You have been up all night comforting and tending to your beautiful newborn and they STILL won’t stop crying!  

Your toddler lying screaming on the floor because of that ice-cream THEY threw.

Your 6 year old wanting desperately to be 16 with all that independence and telling you how much they “hate you” when you gently remind them that they are not quite there yet.

Your 13 year old giving you some good quality sass (for the 763rd time today…) that would make even your own teenage self run for the hills! 

So remember:

*pause*

And then;

*breathe*

That long. calming. deep breath. 

You’ve got this.


Step 3:

*Regulate*

The reason we PAUSE and BREATHE is to help us to REGULATE.

As we were discussing and creating this post we realised it’s probably easier to talk about ‘dysregulation’ before ‘regulation’. So here it goes...

Dysregulation. 

How do we know when we are dysregulated? 

What does that look or feel like?

Feeling overwhelmed 

Feeling stretched too thin 

a bit ‘panicky’ 

Agitated/ Irritated

Impatient 

Intolerant 

Frustrated 

Snappy...

We think you get the idea.

But on a deeper level, it could also look like;

Anger 

Hopelessness

Self-doubt

Tearful 


When the world seems slightly off tilt, when you feel like you are skating on thin ice and you know you could crack at any moment; you are most likely on the slippery slope to dysregulation.

All of us experience varying degrees of dysregulation throughout the day. It’s perfectly normal. Some of us are more aware of it than others. Depending on the situation, and the level of dysregulation, it can take us longer to re-regulate. 

So what is regulation then?

*It’s a state of emotional balance.*

But how does that actually feel? What does that look like?

Feeling calm and confident.

Having the ability to respond and not react.

Being able to deal with what life throws at you. 

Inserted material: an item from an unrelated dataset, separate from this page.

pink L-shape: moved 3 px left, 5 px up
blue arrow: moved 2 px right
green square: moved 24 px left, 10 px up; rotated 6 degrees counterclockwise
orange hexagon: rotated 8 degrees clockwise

Almost feeling slightly invincible.

Feeling compassion towards others

Have more empathy towards others

Being more patient and tolerant

Feeling grounded and centred


The reality is flipping from regulated to dysregulated can happen in a split second and generally happens multiple times a day. The point is not to avoid dysregulation, it's about recogonising when you’re on the edge and bringing yourself back quicker. 


Remember: PBR: PAUSE.BREATHE.REGULATE.